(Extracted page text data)
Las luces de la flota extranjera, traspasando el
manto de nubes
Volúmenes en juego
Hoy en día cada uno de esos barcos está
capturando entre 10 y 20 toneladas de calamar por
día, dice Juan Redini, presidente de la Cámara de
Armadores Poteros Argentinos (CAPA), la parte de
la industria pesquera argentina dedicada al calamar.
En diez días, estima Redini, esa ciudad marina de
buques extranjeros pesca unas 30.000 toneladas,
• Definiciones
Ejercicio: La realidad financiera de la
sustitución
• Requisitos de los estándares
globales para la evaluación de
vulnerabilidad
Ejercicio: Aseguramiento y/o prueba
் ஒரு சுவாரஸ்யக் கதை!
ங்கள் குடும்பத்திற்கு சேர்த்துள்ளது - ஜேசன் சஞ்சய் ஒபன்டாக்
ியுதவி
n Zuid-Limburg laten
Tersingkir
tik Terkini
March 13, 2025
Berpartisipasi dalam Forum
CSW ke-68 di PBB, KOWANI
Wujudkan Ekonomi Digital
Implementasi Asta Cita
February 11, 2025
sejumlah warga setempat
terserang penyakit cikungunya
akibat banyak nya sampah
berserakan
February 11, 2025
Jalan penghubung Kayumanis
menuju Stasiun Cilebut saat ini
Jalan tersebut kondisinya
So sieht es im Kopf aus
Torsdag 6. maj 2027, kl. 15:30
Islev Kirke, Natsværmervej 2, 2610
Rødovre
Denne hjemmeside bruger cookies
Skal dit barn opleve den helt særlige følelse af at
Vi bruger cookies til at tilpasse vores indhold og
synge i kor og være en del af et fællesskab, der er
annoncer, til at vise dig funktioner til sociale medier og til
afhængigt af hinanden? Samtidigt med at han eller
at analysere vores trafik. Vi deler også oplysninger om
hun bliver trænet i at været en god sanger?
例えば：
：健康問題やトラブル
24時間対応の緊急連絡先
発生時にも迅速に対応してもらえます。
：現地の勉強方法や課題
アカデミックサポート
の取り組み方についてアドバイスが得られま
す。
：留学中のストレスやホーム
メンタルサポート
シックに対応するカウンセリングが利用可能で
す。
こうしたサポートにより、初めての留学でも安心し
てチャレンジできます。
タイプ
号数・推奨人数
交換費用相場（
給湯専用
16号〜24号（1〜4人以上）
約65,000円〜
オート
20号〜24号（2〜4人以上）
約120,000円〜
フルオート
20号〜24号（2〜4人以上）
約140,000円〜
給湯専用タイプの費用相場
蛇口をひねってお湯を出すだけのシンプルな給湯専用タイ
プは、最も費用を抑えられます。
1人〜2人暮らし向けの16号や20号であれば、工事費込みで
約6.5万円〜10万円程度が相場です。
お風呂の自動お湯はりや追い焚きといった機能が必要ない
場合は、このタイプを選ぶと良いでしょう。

Task statement.
Reproduce every line of the extracted page text data above verbatim, keeping the original line breaks and order.

Solution to this task.
Las luces de la flota extranjera, traspasando el
manto de nubes
Volúmenes en juego
Hoy en día cada uno de esos barcos está
capturando entre 10 y 20 toneladas de calamar por
día, dice Juan Redini, presidente de la Cámara de
Armadores Poteros Argentinos (CAPA), la parte de
la industria pesquera argentina dedicada al calamar.
En diez días, estima Redini, esa ciudad marina de
buques extranjeros pesca unas 30.000 toneladas,
• Definiciones
Ejercicio: La realidad financiera de la
sustitución
• Requisitos de los estándares
globales para la evaluación de
vulnerabilidad
Ejercicio: Aseguramiento y/o prueba
் ஒரு சுவாரஸ்யக் கதை!
ங்கள் குடும்பத்திற்கு சேர்த்துள்ளது - ஜேசன் சஞ்சய் ஒபன்டாக்
ியுதவி
n Zuid-Limburg laten
Tersingkir
tik Terkini
March 13, 2025
Berpartisipasi dalam Forum
CSW ke-68 di PBB, KOWANI
Wujudkan Ekonomi Digital
Implementasi Asta Cita
February 11, 2025
sejumlah warga setempat
terserang penyakit cikungunya
akibat banyak nya sampah
berserakan
February 11, 2025
Jalan penghubung Kayumanis
menuju Stasiun Cilebut saat ini
Jalan tersebut kondisinya
So sieht es im Kopf aus
Torsdag 6. maj 2027, kl. 15:30
Islev Kirke, Natsværmervej 2, 2610
Rødovre
Denne hjemmeside bruger cookies
Skal dit barn opleve den helt særlige følelse af at
Vi bruger cookies til at tilpasse vores indhold og
synge i kor og være en del af et fællesskab, der er
annoncer, til at vise dig funktioner til sociale medier og til
afhængigt af hinanden? Samtidigt med at han eller
at analysere vores trafik. Vi deler også oplysninger om
hun bliver trænet i at været en god sanger?
例えば：
：健康問題やトラブル
24時間対応の緊急連絡先
発生時にも迅速に対応してもらえます。
：現地の勉強方法や課題
アカデミックサポート
の取り組み方についてアドバイスが得られま
す。
：留学中のストレスやホーム
メンタルサポート
シックに対応するカウンセリングが利用可能で
す。
こうしたサポートにより、初めての留学でも安心し
てチャレンジできます。
タイプ
号数・推奨人数
交換費用相場（
給湯専用
16号〜24号（1〜4人以上）
約65,000円〜
オート
20号〜24号（2〜4人以上）
約120,000円〜
フルオート
20号〜24号（2〜4人以上）
約140,000円〜
給湯専用タイプの費用相場
蛇口をひねってお湯を出すだけのシンプルな給湯専用タイ
プは、最も費用を抑えられます。
1人〜2人暮らし向けの16号や20号であれば、工事費込みで
約6.5万円〜10万円程度が相場です。
お風呂の自動お湯はりや追い焚きといった機能が必要ない
場合は、このタイプを選ぶと良いでしょう。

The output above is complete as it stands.